Climate change is drastically impacting the world’s most treasured heritage sites, with many of them, like Venice, at risk of losing what makes them outstanding.
But restoring all of them isn’t necessarily the best thing to do, nor is it feasible according to a new study. Instead of clinging to them, researchers suggest some of these sites should be allowed to adapt and transform.
Over 1,000 locations have earned a spot on the UNESCO’s World Heritage list on account of their “outstanding universal value” to humanity.
At some locations, the climate threat is obvious and imminent. For example, rising sea levels and higher waves are threatening to knock down the Easter Island statues, and in Venice, the water level is becoming more and more threatening.
The traditional paradigm of preservation is linked to the idea of static preservation of the heritage sites, keeping them in the original state in which they were designated as UNESCO sites. Nevertheless, this option just isn’t viable for all sites, according to Erin Seekamp, first author of the study.
“It’s really infeasible to manage all heritage sites and property through persistent adaptation due to the extent of projected climate impacts,” Seekamp, a professor at North Carolina State University, said in a press release. “We are arguing for preservationists to shift toward transformation in some cases.”
Working with Eugene Jo from the International Centre for the Study of the Preservation and Restoration of Cultural Property (ICCROM), Seekamp presented two ideas on how a transformation could be done, either adaptively (in response to climate change impacts), or predictively (in advance of the projected impacts).
The researchers argued that some of the heritage sites that have been “severely impacted” by climate change-related events could remain like that and serve as a memory of the event itself. This would help communities to better understand and learn about the vulnerability brought in by a warmer world, they argued.

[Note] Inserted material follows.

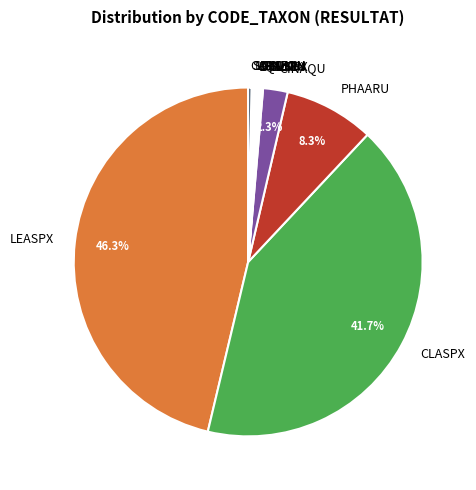

Which category has the biggest portion of the pie?

LEASPX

Meanwhile, other landmarks that are also at risk of climate change should be allowed to transform if the cost of preserving them is too high.
Ultimately, the decision on how the landmark should change has to be based on the values of the descendants of the people and the cultures that the sites aimed to preserve, they argued.
“Individuals whose heritage is at stake, and who receive benefits from those places as tourist sites, should be part of the discussions about change, and about what preserving values connected with sites should look like,” Seekamp said. “What we’re arguing is that the heritage field adopt an ecological framework of resilience to expand the current paradigm of preservation.”
The new perspective for the heritage sites is based on the concept of resilience in ecology, which argues that a landscape can absorb change from a disturbance. The researchers asked to create a new category of sites affected by climate change, called “World Heritage Sites in Climatic Transformation,” documenting sites at risk of climate change and garnering more support and resources towards them.
“We’re not saying that this should open the door for development or tourism,” Seekamp added. “We’re saying, ‘Let’s create a new categorization, and enable those places to not just think about persistent adaptation, but about transformative adaptation.’ It allows us to think about alternatives.”
The study was published in the journal Climatic Change.